Issue #10084 has been updated by Benoit Daloze.


Yui NARUSE wrote:
> >   class Unicode < self
> >     def self.download(name, *rest)
> >       super("http://www.unicode.org/Public/UCD/latest/ucd/#{name}", name, *rest)
> >     end
> >   end
> 
> "latest" is not acceptable because released Ruby's table must be a specific version.
> 
> Moreover generated lib/unicode_normalize/tables.rb is only 200MB. How about committing it to the repo like other conversion tables?

You probably meant 200 KB.

----------------------------------------
Feature #10084: Add Unicode String Normalization to String class
https://bugs.ruby-lang.org/issues/10084#change-49567

* Author: Martin Dürst
* Status: Assigned
* Priority: Normal
* Assignee: Martin Dürst
* Category: 
* Target version: Ruby 2.2.0
----------------------------------------
Unicode string normalization is a frequent operation when comparing or normalizing strings.

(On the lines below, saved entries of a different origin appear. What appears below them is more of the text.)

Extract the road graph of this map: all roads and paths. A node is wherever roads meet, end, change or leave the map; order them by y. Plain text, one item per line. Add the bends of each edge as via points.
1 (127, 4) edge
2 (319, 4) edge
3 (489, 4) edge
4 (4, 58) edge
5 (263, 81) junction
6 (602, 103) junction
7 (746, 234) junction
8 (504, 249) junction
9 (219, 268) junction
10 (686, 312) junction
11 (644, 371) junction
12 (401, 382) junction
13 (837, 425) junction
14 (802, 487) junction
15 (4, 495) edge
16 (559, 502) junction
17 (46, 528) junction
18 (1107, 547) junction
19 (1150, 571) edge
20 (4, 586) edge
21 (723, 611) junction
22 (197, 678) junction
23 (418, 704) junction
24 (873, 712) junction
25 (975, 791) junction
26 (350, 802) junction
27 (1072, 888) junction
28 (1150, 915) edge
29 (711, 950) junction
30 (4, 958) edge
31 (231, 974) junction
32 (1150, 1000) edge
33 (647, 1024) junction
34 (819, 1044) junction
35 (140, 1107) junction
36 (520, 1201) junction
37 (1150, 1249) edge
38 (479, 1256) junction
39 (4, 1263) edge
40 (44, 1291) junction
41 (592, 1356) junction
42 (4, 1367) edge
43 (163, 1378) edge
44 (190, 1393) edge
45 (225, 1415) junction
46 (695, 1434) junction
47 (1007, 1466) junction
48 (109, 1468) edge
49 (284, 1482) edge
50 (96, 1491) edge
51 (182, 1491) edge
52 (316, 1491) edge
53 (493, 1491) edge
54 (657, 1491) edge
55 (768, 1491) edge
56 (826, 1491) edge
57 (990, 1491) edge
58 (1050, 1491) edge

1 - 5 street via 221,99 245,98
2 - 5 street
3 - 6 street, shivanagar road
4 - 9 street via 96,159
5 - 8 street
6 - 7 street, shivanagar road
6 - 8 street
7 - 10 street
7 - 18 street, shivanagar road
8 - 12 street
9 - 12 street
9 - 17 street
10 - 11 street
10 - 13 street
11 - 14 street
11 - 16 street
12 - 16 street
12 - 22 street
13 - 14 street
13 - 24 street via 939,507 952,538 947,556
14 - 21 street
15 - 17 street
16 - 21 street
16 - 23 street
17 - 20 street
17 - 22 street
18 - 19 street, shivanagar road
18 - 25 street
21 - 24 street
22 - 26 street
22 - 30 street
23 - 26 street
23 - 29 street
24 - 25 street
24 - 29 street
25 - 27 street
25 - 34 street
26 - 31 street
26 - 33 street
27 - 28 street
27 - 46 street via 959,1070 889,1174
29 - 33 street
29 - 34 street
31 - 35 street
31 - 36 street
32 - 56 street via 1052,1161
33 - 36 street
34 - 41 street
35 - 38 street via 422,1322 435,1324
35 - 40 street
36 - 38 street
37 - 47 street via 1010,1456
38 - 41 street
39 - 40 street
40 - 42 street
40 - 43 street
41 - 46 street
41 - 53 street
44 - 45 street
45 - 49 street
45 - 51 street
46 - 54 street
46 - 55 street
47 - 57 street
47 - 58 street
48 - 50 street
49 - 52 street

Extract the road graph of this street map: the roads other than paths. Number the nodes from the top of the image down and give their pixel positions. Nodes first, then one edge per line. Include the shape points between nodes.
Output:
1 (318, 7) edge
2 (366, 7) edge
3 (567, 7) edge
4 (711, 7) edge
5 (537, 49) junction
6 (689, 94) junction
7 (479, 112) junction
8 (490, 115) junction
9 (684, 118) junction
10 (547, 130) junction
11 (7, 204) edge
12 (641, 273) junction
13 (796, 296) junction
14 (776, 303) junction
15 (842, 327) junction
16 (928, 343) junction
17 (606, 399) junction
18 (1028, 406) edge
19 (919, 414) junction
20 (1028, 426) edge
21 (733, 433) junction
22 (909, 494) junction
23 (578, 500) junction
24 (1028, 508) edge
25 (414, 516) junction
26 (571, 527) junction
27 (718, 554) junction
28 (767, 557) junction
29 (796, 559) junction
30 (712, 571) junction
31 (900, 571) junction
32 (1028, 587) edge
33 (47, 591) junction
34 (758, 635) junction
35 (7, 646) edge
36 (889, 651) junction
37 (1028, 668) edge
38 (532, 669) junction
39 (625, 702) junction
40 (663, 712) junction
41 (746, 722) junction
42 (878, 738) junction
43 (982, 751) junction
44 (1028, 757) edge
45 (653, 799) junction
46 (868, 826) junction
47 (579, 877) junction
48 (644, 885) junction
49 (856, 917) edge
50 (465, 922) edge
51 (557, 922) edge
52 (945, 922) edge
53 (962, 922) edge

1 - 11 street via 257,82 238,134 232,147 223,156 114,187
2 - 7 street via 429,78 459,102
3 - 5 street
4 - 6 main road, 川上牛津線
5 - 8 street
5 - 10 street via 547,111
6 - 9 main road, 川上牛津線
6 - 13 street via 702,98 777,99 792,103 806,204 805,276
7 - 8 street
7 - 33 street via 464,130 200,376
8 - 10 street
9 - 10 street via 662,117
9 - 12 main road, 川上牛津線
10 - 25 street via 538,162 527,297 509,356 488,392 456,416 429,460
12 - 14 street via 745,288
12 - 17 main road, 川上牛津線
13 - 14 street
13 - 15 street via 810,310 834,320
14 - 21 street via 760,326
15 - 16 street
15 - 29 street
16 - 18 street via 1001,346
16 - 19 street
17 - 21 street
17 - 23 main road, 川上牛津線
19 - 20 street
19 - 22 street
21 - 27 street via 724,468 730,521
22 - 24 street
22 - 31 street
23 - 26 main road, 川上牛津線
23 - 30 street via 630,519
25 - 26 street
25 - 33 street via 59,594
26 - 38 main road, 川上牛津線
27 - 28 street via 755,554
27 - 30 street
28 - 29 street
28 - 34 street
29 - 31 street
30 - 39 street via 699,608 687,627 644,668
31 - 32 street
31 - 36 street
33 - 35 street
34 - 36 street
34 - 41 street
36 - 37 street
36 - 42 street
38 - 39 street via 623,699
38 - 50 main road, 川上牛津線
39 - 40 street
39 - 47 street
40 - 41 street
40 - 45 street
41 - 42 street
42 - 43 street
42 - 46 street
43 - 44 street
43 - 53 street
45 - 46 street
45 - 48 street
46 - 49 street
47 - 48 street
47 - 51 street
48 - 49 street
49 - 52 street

This should be available directly on the String class.

The proposed syntax is:

   'string'.normalize       # normalize 'string' according to NFC (most frequent on the Web)
   'string'.normalize :nfc  # normalize 'string' according to NFC; :nfd, :nfkc, :nfkd also usable
   'string'.nfc             # shorter variant, but maybe too many methods

There are several "unofficial" but convenient normalization variants that could be offered, e.g.:
                           
   'string'.normalize :mac  # use MacIntosh file system normalization variant

Implementations are already available in pure Ruby (easy for other Ruby implementations; e.g. eprun: https://github.com/duerst/eprun) and in C (unf, http://bibwild.wordpress.com/2013/11/19/benchmarking-ruby-unicode-normalization-alternatives/)

---Files--------------------------------
Normalization.pdf (576 KB)


-- 
https://bugs.ruby-lang.org/